Son günlerde siyasal partiler aday adaylığı süreci nedeniyle belki de en hareketli günlerini yaşıyor. Kartvizitler bastırılıyor, el broşürleri tasarlanıyor, iletişim mecraları en etkili nasıl kullanılır telaşı yaşanıyor. Bazı adaylar dikkat çekici ve kreatif olduğunu düşündükleri yöntemlere başvurarak ilginç tasarımlarla kampanya yürütüyorlar.
İnsanların referans dünyasını yansıtan, aidiyetlerini aşikâr eden sözler, semboller kullanılıyor. Oysa bu girişimler iyi bir şey yaptım zannı içinde, aslında iyi olmayan işler. Bir milletvekili aday adayının kariyeri, eğitimi, mesleki tecrübesi yerine sembollere dayanması kaş yapayım derken göz çıkaran, bir o kadar da banal görünen durumlar. Semboller bazen sayfalarca anlatılacak bir şeyi tek bir sözcük ya da karede anlatmaya yarayan elverişli unsurlar olabilir. Ama yerinde kullanmadığınız durumlarda ortaya çıkan, tamamen kitsch bir girişime dönüşebilir. Öte yandan dini lafızların kullanımı da son derece yanlış bir tercih. Niyet sahih olsa da, suiistimal olarak algılanmaya hatta seçmende aksi tesir yapmaya müsait, yanlış stratejiler.

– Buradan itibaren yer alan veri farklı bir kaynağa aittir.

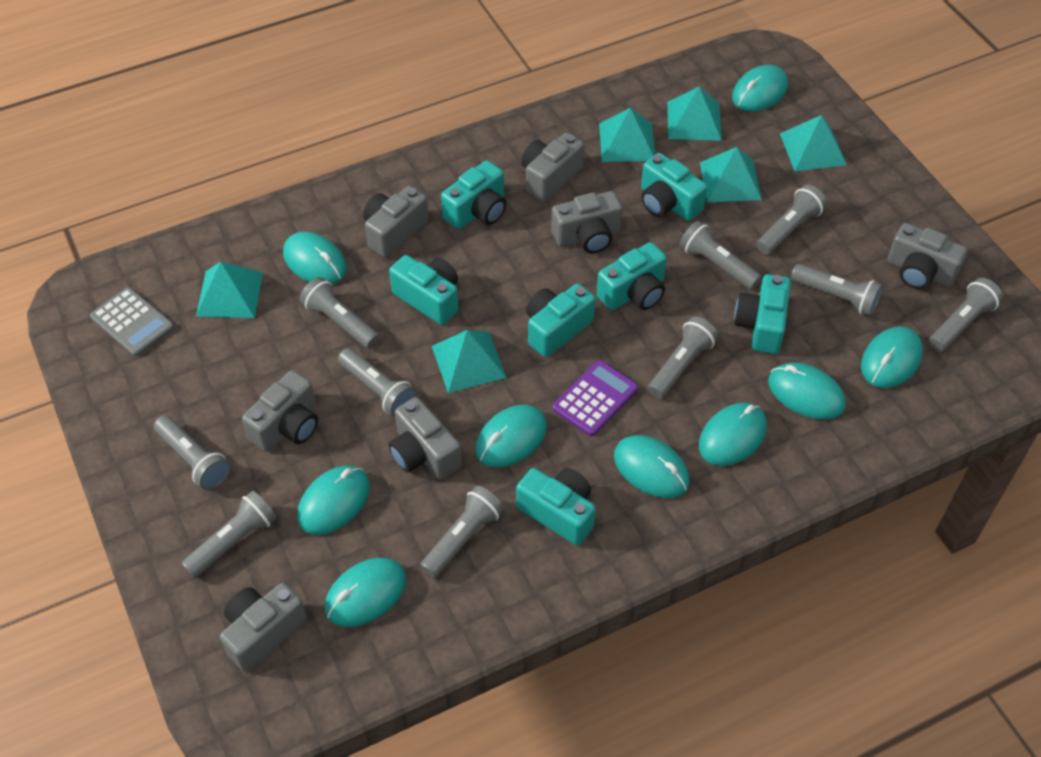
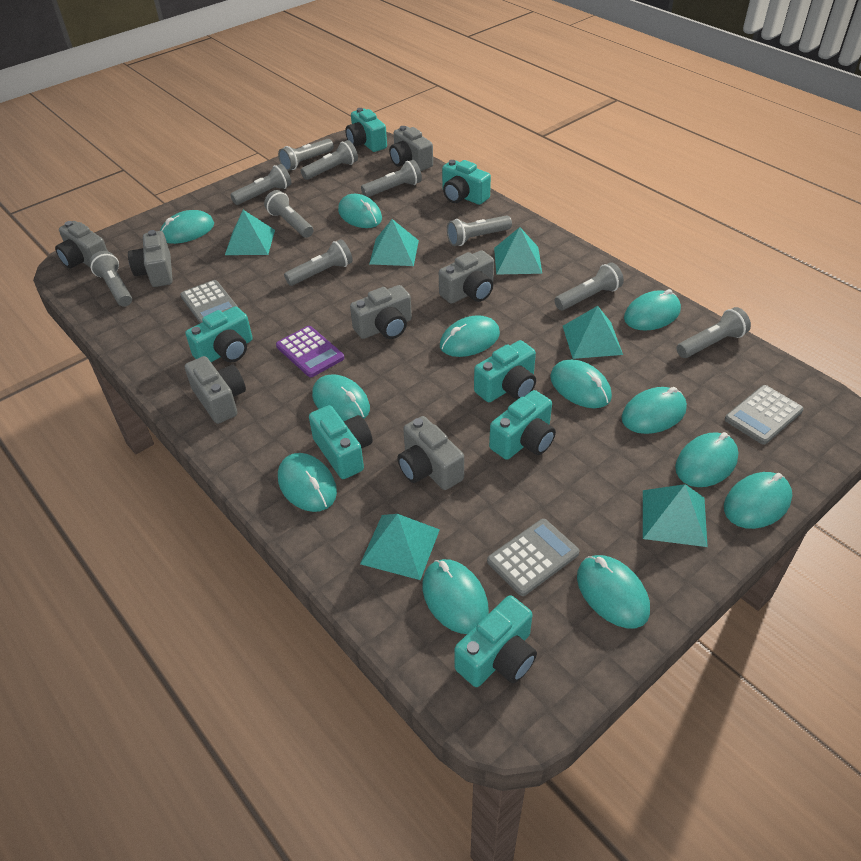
grey calculator: 1 -> 3
turquoise mouse: 9 -> 12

Sonuç itibarıyla, demokratik sistemin bir unsuru olarak bir seçime giriyorsunuz. Bu işin kendine has terminolojisi, usulü, adabı varken, böyle semboller üzerinden iletişim stratejileri icat etmek faydadan çok zarar getiriyor. Osmanlıcı, İslamcı, Türkçü ya da başka bir fikir sahibi olabilirsiniz, bunları seçim kampanyası sırasında uygun mecralarda söze dökmek, karşınızdakini ikna etmek seçmen nezdinde de daha iyi bir etki yaratır. Bir sembol üzerinden itibar kazanma çabası, başvurulan en kolay ve aynı zamanda en ucuz yoldur.
Öte yandan bu broşür ve kampanyalar gelecekte yapılacak bir dönem okumasının kodlarını verecek ilginç malzemeler. Hatta akademisyenler tarafından ‘case’ olarak çalışılabilecek bir tez konusu.
* * *
İtibar demişken; rekabetin en üst seviyelere çıktığı dönemlerde insanlar rakiplerini birkaç usulle alt ederler. Birisi bilgiye, tecrübeye dayanır ve en niteliklisidir. Diğeri ise, karşısındakinin zaaflarını kullanarak kendini üstün gösterme çabasıdır ki, bir zaman sonra aslında ne kadar büyük bir düşkünlük olduğu şöyle ya da böyle ortaya çıkar. Kısa vadede kazanmış görünseniz de, uzun vadede kaybetmişlerdensinizdir. Bir diğeri ise karşısındakini itibarsızlaştırmaktır ki, bu en adice olandır. Bunu yapan aslında kendini itibarsızlaştırdığının farkında bile değildir. Birileriyle farklı görüşlere sahip olabilirsiniz, rekabete girmiş olabilirsiniz ama savaşın dahi bir ahlakı olur. Her itibarsızlaştırma hamlesi sadece görünen dünyanın pis çarklarını döndürmeye yarar. Ahlaklılar zümresinden uzaklaşırsınız.
Dünyada iki tür insan var; iyiler/kötüler, ahlaklılar/ahlaksızlar şeklinde. Vekiller, sade vatandaşlar, yüksek rütbeliler, hizmetliler değil. Ahlaklı ve iyi bir inşaat işçisi, kötü ve ahlaksız bir makam sahibinden çok daha üstün ve değerlidir.
Gerek şahsımızın, gerek bulunduğumuz parti ve kurumların itibarını ancak nitelikli tutumlarla koruyabiliriz. Özellikle siyasi arenada rekabetin kızıştığı böylesi zamanlarda pusula her an şaşma tehlikesiyle karşı karşıyadır.
Broşür tasarımından siyasi rekabetin tüm aşamalarına, ne olduğumuz bizi giydiren semboller ve PR stratejileri devreden çıktığında ortada kalan saf görüntüdür. Emerson’un meşhur sözüyle; ne olduğumuz kulaklarda öyle çınlar ki, bazen ne dediğimiz bile duyulmaz.